The example appears in a book intended for statistics teachers, but I learned about it from an amusing article by the two statisticians I quoted earlier, Howard Wainer and Harris Zwerling. Their essay focused on a large investment, some $1.7 billion, which the Gates Foundation made to follow up intriguing findings on the characteristics of the most successful schools. Many researchers have sought the secret of successful education by identifying the most successful schools in the hope of discovering what distinguishes them from others. One of the conclusions of this research is that the most successful schools, on average, are small. In a survey of 1,662 schools in Pennsylvania, for instance, 6 of the top 50 were small, which is an overrepresentation by a factor of 4. These data encouraged the Gates Foundation to make a substantial investment in the creation of small schools, sometimes by splitting large schools into smaller units. At least half a dozen other prominent institutions, such as the Annenberg Foundation and the Pew Charitable Trust, joined the effort, as did the U.S. Department of Education’s Smaller Learning Communities Program.1
Splitting a high school in two is a rather big deal to students of that school. My oldest son was forced, by redistricting, to change middle schools in 8th grade. Most of his friends remained at the original school, leaving my son almost alone in what was once considered enemy territory. The experience was traumatic considering the perspective of an early teen. But Gates, et al, forged ahead with their plan to break up schools.

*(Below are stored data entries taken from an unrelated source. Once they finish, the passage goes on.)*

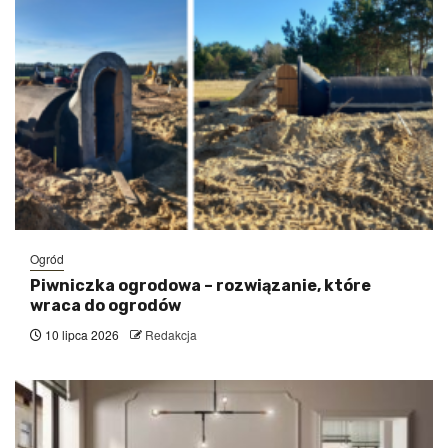
Ogród
Piwniczka ogrodowa – rozwiązanie, które
wraca do ogrodów
10 lipca 2026
Redakcja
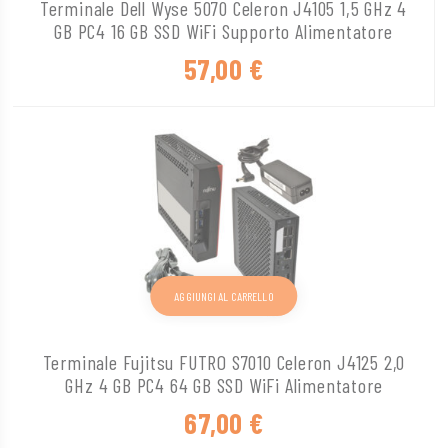
Terminale Dell Wyse 5070 Celeron J4105 1,5 GHz 4
GB PC4 16 GB SSD WiFi Supporto Alimentatore
57,00
€
AGGIUNGI AL CARRELLO
Terminale Fujitsu FUTRO S7010 Celeron J4125 2,0
GHz 4 GB PC4 64 GB SSD WiFi Alimentatore
67,00
€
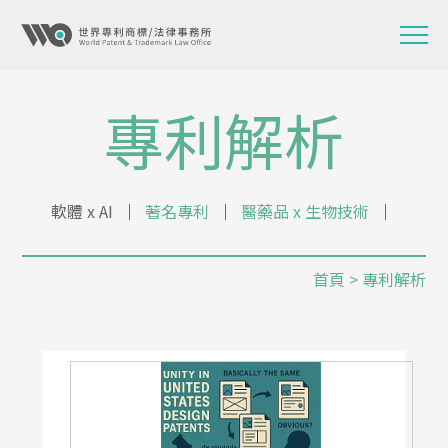
專利解析
軟體 x AI
│
著名專利
│
醫藥品 x 生物技術
│
首頁
> 專利解析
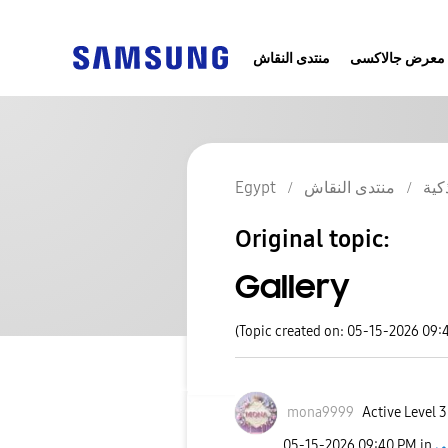
معرض جالاكسى
منتدى النقاش
Egypt
منتدى النقاش
كية
Original topic:
Gallery
(Topic created on: 05-15-2026 09:
mona9999
Active Level 3
‎05-15-2026
09:40 PM
in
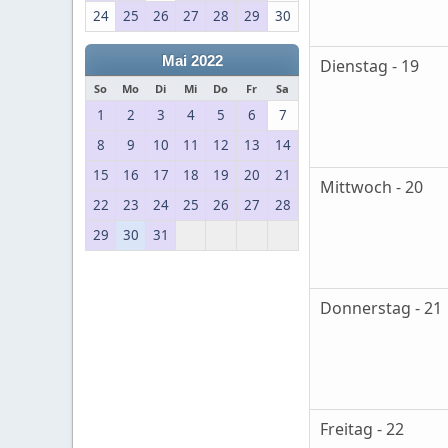
24
25
26
27
28
29
30
Mai 2022
Dienstag - 19
So
Mo
Di
Mi
Do
Fr
Sa
1
2
3
4
5
6
7
8
9
10
11
12
13
14
15
16
17
18
19
20
21
Mittwoch - 20
22
23
24
25
26
27
28
29
30
31
Donnerstag - 21
Freitag - 22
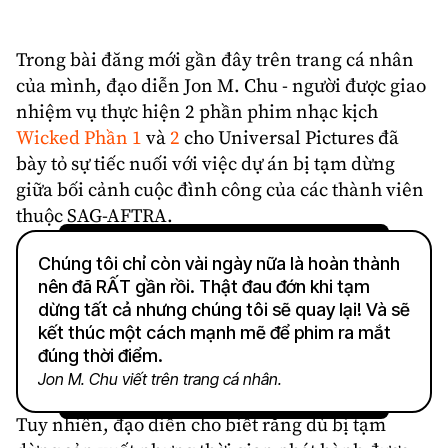
Trong bài đăng mới gần đây trên trang cá nhân
của mình, đạo diễn
Jon M. Chu
- người được giao
nhiệm vụ thực hiện 2 phần phim nhạc kịch
Wicked
Phần 1
và
2
cho Universal Pictures đã
bày tỏ sự tiếc nuối với việc dự án bị tạm dừng
giữa bối cảnh cuộc
đình công
của các thành viên
thuộc
SAG-AFTRA
.
Chúng tôi chỉ còn vài ngày nữa là hoàn thành
nên đã RẤT gần rồi. Thật đau đớn khi tạm
dừng tất cả nhưng chúng tôi sẽ quay lại! Và sẽ
kết thúc một cách mạnh mẽ để phim ra mắt
đúng thời điểm.
Jon M. Chu viết trên trang cá nhân.
Tuy nhiên, đạo diễn cho biết rằng dù bị tạm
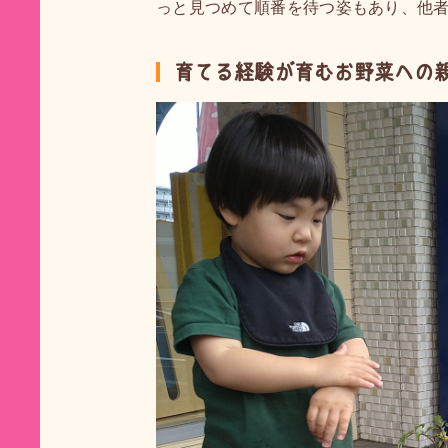
っと見つめて順番を待つ姿もあり、他
育てる経験が育むお野菜への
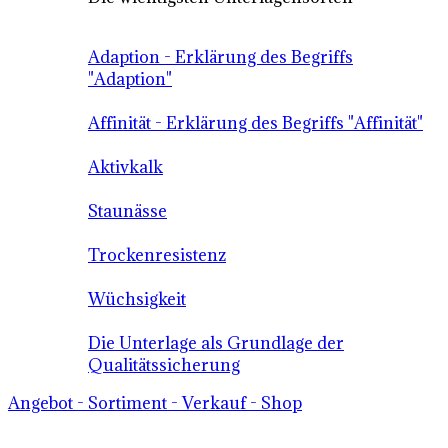
Adaption - Erklärung des Begriffs
"Adaption"
Affinität - Erklärung des Begriffs "Affinität"
Aktivkalk
Staunässe
Trockenresistenz
Wüchsigkeit
Die Unterlage als Grundlage der
Qualitätssicherung
Angebot - Sortiment - Verkauf - Shop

Unfortunately, the causal analysis is pointless because the facts are wrong. If the statisticians who reported to the Gates Foundation had asked about the characteristics of the worst schools, they would have found that bad schools also tend to be smaller than average. The truth is that small schools are not better on average; they are simply more variable. If anything, say Wainer and Zwerling, large schools tend to produce better results, especially in higher grades where a variety of curricular options is valuable.2
Kahneman does not elaborate on how Gates compensated the victims of his failed experiment. In fact, I could find no evidence that the Gates Foundation ever acknowledged its fundamental statistical analysis error—an error that disrupted the educational lives of real children.
Rather, the Gates Foundation, in 2005, unceremoniously announced it would no longer fund the dissection of high schools for the prurient interest of “experts.”3
Don’t expect an actual apology from Gates on his egregious errors that led to useless masking, damaging lockdowns, and force vaccinations, either. That’s not Gates’s style.

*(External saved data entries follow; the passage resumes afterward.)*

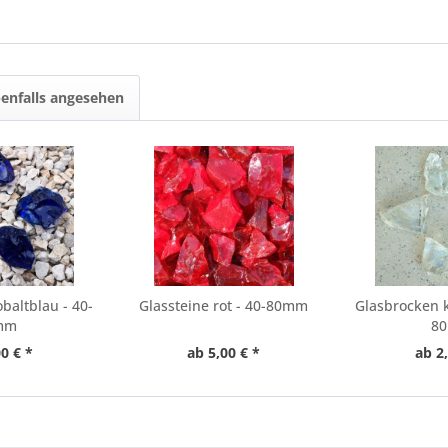
enfalls angesehen
baltblau - 40-
Glassteine rot - 40-80mm
Glasbrocken kr
mm
8
0 € *
ab 5,00 € *
ab 2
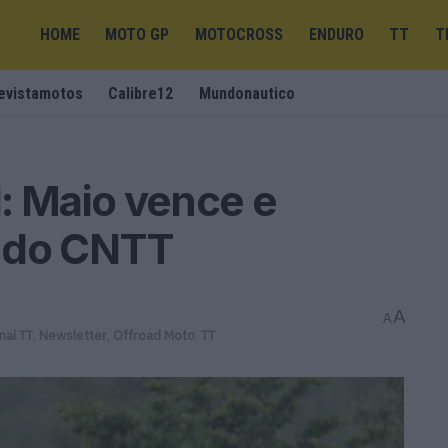
HOME
MOTO GP
MOTOCROSS
ENDURO
TT
T
evistamotos
Calibre12
Mundonautico
al: Maio vence e
a do CNTT
A
A
nal TT
,
Newsletter
,
Offroad Moto
,
TT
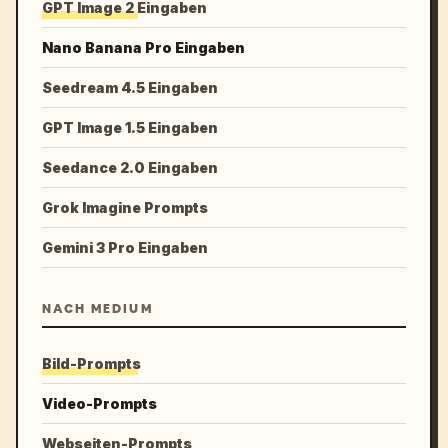
GPT Image 2 Eingaben
Nano Banana Pro Eingaben
Seedream 4.5 Eingaben
GPT Image 1.5 Eingaben
Seedance 2.0 Eingaben
Grok Imagine Prompts
Gemini 3 Pro Eingaben
NACH MEDIUM
Bild-Prompts
Video-Prompts
Webseiten-Prompts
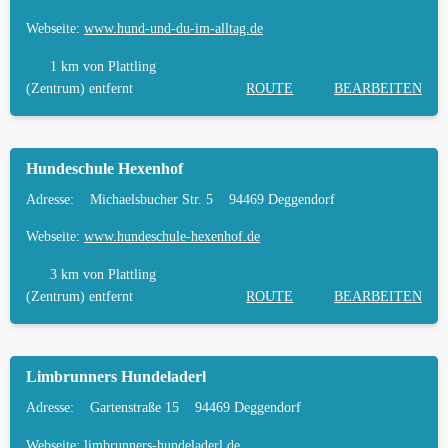
Webseite:
www.hund-und-du-im-alltag.de
1 km
von Plattling
(Zentrum) entfernt
ROUTE
BEARBEITEN
Hundeschule Hexenhof
Adresse:
Michaelsbucher Str. 5
94469 Deggendorf
Webseite:
www.hundeschule-hexenhof.de
3 km
von Plattling
(Zentrum) entfernt
ROUTE
BEARBEITEN
Limbrunners Hundeladerl
Adresse:
Gartenstraße 15
94469 Deggendorf
Webseite:
limbrunners-hundeladerl.de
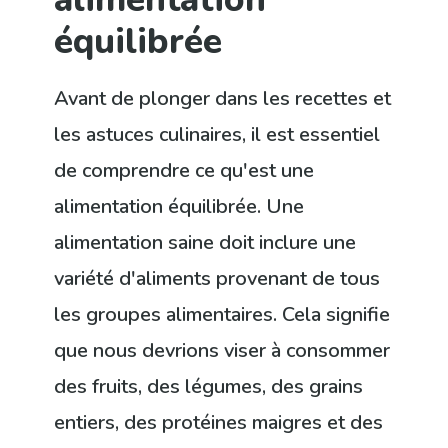
équilibrée
Avant de plonger dans les recettes et
les astuces culinaires, il est essentiel
de comprendre ce qu'est une
alimentation équilibrée. Une
alimentation saine doit inclure une
variété d'aliments provenant de tous
les groupes alimentaires. Cela signifie
que nous devrions viser à consommer
des fruits, des légumes, des grains
entiers, des protéines maigres et des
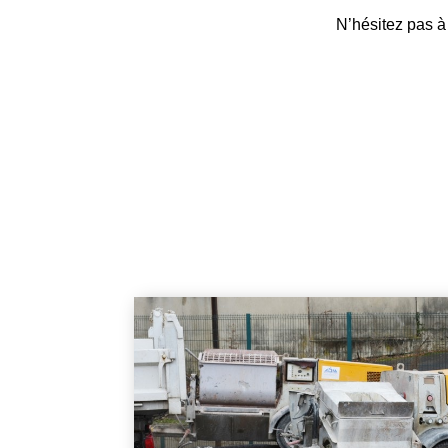
N’hésitez pas à 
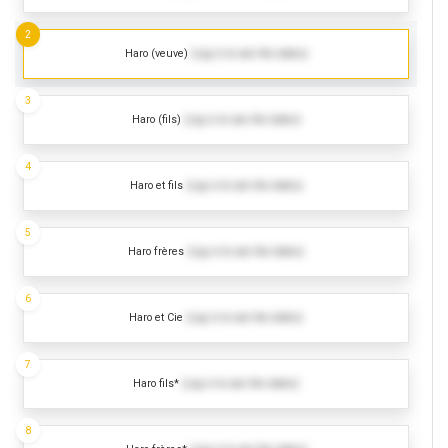
2
Haro (veuve)
(Log in to see the dates)
3
Haro (fils)
(Log in to see the dates)
4
Haro et fils
(Log in to see the dates)
5
Haro frères
(Log in to see the dates)
6
Haro et Cie
(Log in to see the dates)
7
Haro fils*
(Log in to see the dates)
8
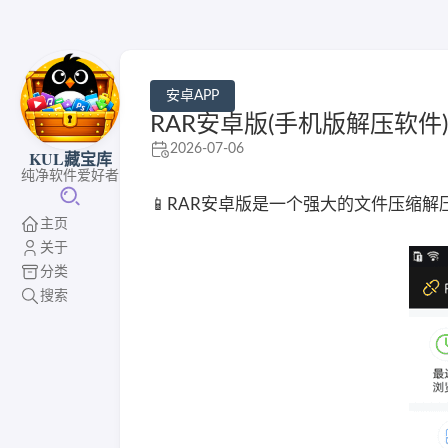
安卓APP
RAR安卓版(手机版解压软件) v7
2026-07-06
KUL藏宝库
纯净软件爱好者
📱RAR安卓版是一个强大的文件压缩解
主页
关于
分类
搜索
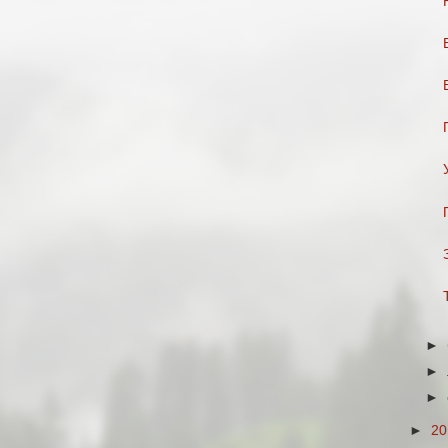
►
►
►
►
2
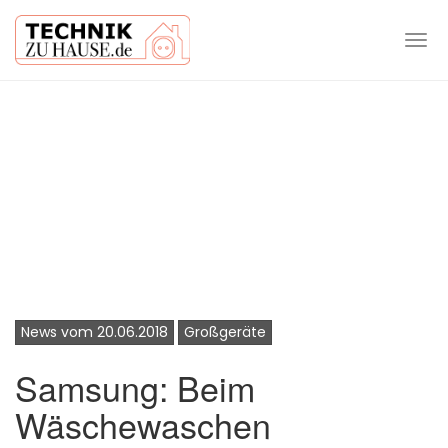
Tog
navi
Skip
to
main
content
News vom 20.06.2018
Großgeräte
Samsung: Beim
Wäschewaschen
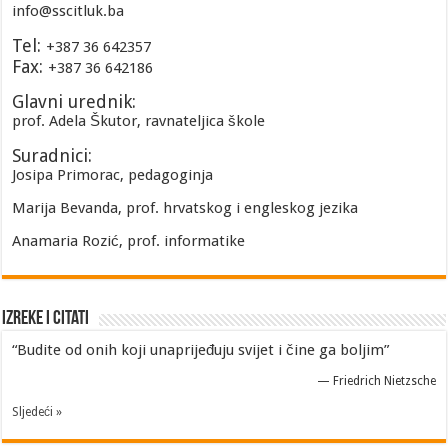
info@sscitluk.ba
Tel:
+387 36 642357
Fax:
+387 36 642186
Glavni urednik:
prof. Adela Škutor, ravnateljica škole
Suradnici:
Josipa Primorac, pedagoginja
Marija Bevanda, prof. hrvatskog i engleskog jezika
Anamaria Rozić, prof. informatike
Izreke i Citati
“Budite od onih koji unaprijeđuju svijet i čine ga boljim”
—
Friedrich Nietzsche
Sljedeći »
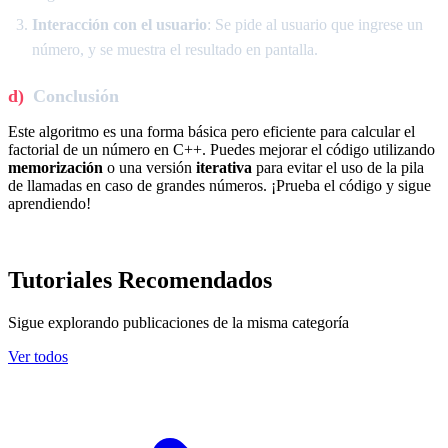
Interacción con el usuario
: Se pide al usuario que ingrese un
número, y se muestra el resultado en pantalla.
Conclusión
Este algoritmo es una forma básica pero eficiente para calcular el
factorial de un número en C++. Puedes mejorar el código utilizando
memorización
o una versión
iterativa
para evitar el uso de la pila
de llamadas en caso de grandes números. ¡Prueba el código y sigue
aprendiendo!
Tutoriales Recomendados
Sigue explorando publicaciones de la misma categoría
Ver todos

Though, I will give Gates credit for admitting the interventions he pushed were unnecessary and harmful. Unlike Hartmann, who simply walks away from the chaos of his rude mistakes, Gates was man enough to own up to being wrong.
The central figures in the Covid scandal—the CDC, FDA, Joe Biden, CEOs who imposed vaccine mandates on employees and vendors, the boards and executives of Pfizer and Moderna—must receive repetitive justice for their crimes (and they were crimes), we have to treat the likes of Gates and Hartmann different.
Neither Gates nor Hartmann claimed to be experts in any field related to virology, immunology, public health, or education. One is computer nerd and the other is an angry blogger. For out part, we should top listening to them both. Their ideas are wrong and dangerous, however well-meaning they might be.
The Covid pandemic revealed a lot, but nothing as clearly as the weak mind of Bill Gates and the low character of Ray Hartmann. I look forward to never hearing from either again.
Kahneman, Daniel. Thinking, Fast and Slow (p. 117). Farrar, Straus and Giroux. Kindle Edition.